For Millions, the Election was Always Lost

For Millions, the Election was Always Lost

Black Lives Matter, immigrant rights, and Fight for $15 activists protest the fourth GOP debate in Milwaukee, November 2015 (Joe Brusky)

In one night, for many in this country, the world seemed to turn upside down. With the spectacle of Trump’s victory, the unimaginable morphed into an unrecognizable reality. The vindication of nationalist rage against “the establishment”—what Trump called his “movement”—looked like a cruel perversion of democracy, a “populist” victory built on the destruction of people power.

But for people who were never enfranchised, or who always existed in a state of liminal second-class citizenship, November 9 was just another day. They didn’t have the privilege of feeling like their voice at the ballot box had been silenced. For many, their very humanity had been denied the minute they set foot on American soil. A sense of profound alienation was familiar territory those who by law never had the vote, who didn’t awake to a nation they “no longer recognized,” so much as to a country that never recognized them.

It is ironic, yet perfectly fitting, that so much of this election centered on excluding others from the democratic process. Fitting because Trump’s win was secured through the systematic exclusion of key groups who have throughout history been denied the franchise: the rollback of voting rights and backlash against Black Lives Matter were not just irrational spasms of white anxiety but systematic assaults on the hard-fought gains of the civil rights movement. Those rights, too, were won a century late—in an effort to redeem the promise of the Fourteenth Amendment, which had to be added to the Constitution simply to affirm the citizenship of the formerly enslaved. And even with the past voting protections in place, huge swaths of the population were effectively disenfranchised by the criminal justice system.

Winning the vote based on the desire to deny future citizenship to undocumented immigrants perfectly encapsulates both why and how Trump triumphed. People exercised democracy in order to deny it to others—a zero-sum economy of political power that has driven politics since the nation’s founding.

And amid the chants about Building the Wall and banning Muslims, a more subtle war on indigenous rights was at work. As the backlash against fossil fuel regulation found a voice in Trump’s rhetoric, indigenous Americans struggled to stand their ground against dirty energy companies at Standing Rock and confronted the brazen brutality of colonization’s legacy as security forces cracked down on their demonstration.

Indigenous Americans were not considered citizens until 1924. Even then, many tribal members rejected the legal status conferred on them by federal authorities, because their claim to America has always been about not citizenship but about sovereignty and nationhood on their own terms.

So for millions, the day after the election was just another day of feeling dispossessed in America. Their political reality has, of course, changed profoundly, but the prospects of a Trump America that terrified many voters during the campaign season has long been the America that untold millions already lived in; today, it’s just more miserable, more precarious, more violent.

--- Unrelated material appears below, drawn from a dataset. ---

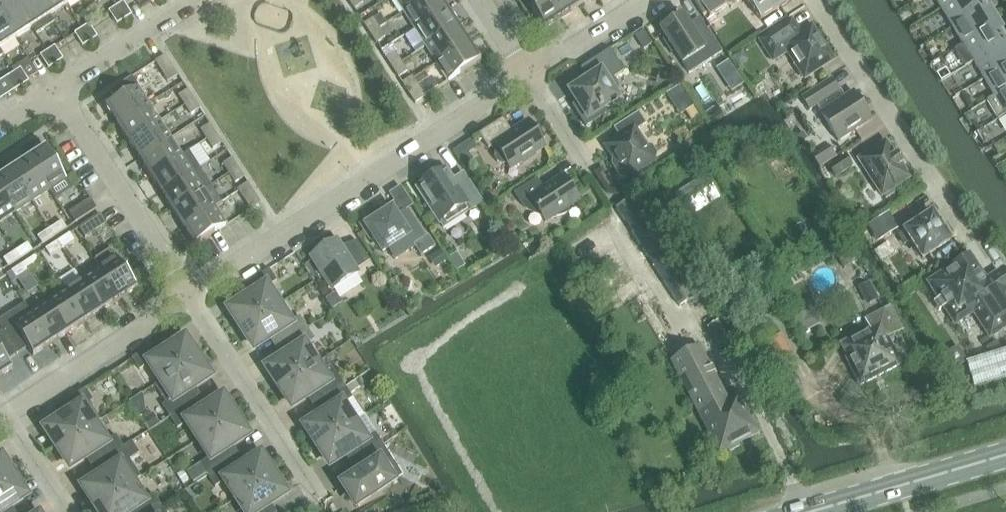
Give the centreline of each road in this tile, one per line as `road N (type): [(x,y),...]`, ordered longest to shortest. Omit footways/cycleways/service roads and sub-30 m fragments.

Still, the people who were always excluded from the system know how to persevere under a government that denies their humanity.

Cesar Vargas of the Dream Action Coalition surveys the post-Trump political horizon and sees more, not less, space to mobilize and defend communities:Trump can try to take DACA away from us. But he won’t take our away our spirit to fight for our families. Just as my mother demonstrated unwavering strength, we will not let fear defeat us.”

Already, immigrant advocates are organizing their communities, holding the ones they love close, steeling the defenses of so-called “sanctuary cities” against Trump’s threats to punish them for refusing to cooperate with federal immigration raids. Their fight for survival did not begin on election day but takes on new urgency now.

The battle for the White House was less about electing a president than about determining who gets to wield power. So the election didn’t recreate but reiterated and amplified the status quo, masked as a “change agent.” The super-empowered few have always militated against democracy and used the electoral process itself to further disempower the dispossessed—a constituency that, by the way, includes people who were seduced into voting for Trump.

And as always, the unrepresented know how to survive in a world that forces them into a constant state of existential crisis. America under Trump would do well to listen to those who must constantly fight to be heard.

For them, nothing worth fighting for was ever worth retreating over. That’s why, after election day as before, people will take to the streets to defend black life; declare themselves undocumented and unafraid; and stand united at Standing Rock. Since they have always known where they belong, their social and cultural enfranchisement need not be certified by law. Their citizenship remains without borders.


Michelle Chen is a contributing editor at Dissent and co-host of its Belabored podcast.